_EXERCISE DIRECTIONS_
Using the legal excerpt, answer these:
(a) Which case do the defendants rely on to pierce the workers' compensation bar?
(b) What "safety device" do the defendants say Firestone removed?
(c) Which company do the defendants name as the manufacturer of the Trouble Light?

---- EXTRACT

2. Workers' Compensation Does Not Bar the Claim Against Firestone
Defendants argue that the "intentional wrongs" committed by Firestone permit this Court to pierce the workers' compensation bar pursuant to Laidlow v. Hariton Mach. Co., Inc., 170 N.J. 602 (2002) and subsequent cases. (Def. Brief at 26). The intentional wrongs allegedly committed by Firestone are Firestone's removal of a "safety device" (the hydraulic system from the Stand) and its knowledge of the dangers working with gasoline and failure to institute any procedures for safely removing and storing gas tanks and gasoline held by those gas tanks. ( Id. at 31). Firestone employees thus had no other choice than to place gas tanks on the transmission stand with (1) wheels that would not lock, (2) old cigarettes on top of it, (3) no straps, and (4) no hydraulic system. ( Id. at 31-32). Defendants argue that these actions by Firestone demonstrated a "substantial certainty" that injury would result. ( Id.) Additionally, Defendants argue that Firestone's post remedial actions, such as providing a new hydraulic transmission stand, demonstrate that Firestone fully understood the dangers of the conditions prior to the accident. ( Id. at 31).
3. TMC Electrical is a Necessary and Indispensable Party
Defendants argue that if they can identify the correct manufacturer of the Trouble Light, then they can be granted "product seller immunity" under New Jersey Products Liability Act, N.J.S.A. 2A:58C-9. (Def. Brief. at 36-37). Defendants state that TMC Electrical is the manufacturer. ( Id. at 38).
B. Plaintiff's Arguments
1. Defendants Cannot Satisfy the Requirements of Rule 14(a)

--------
---- GIVEN DATA

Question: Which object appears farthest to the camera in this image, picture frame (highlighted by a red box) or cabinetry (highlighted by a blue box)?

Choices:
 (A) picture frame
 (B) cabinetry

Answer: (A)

--------

_SOLUTION_
(a) Laidlow v. Hariton Mach. Co., Inc., 170 N.J. 602 (2002)
(b) The hydraulic system from the Stand
(c) TMC Electrical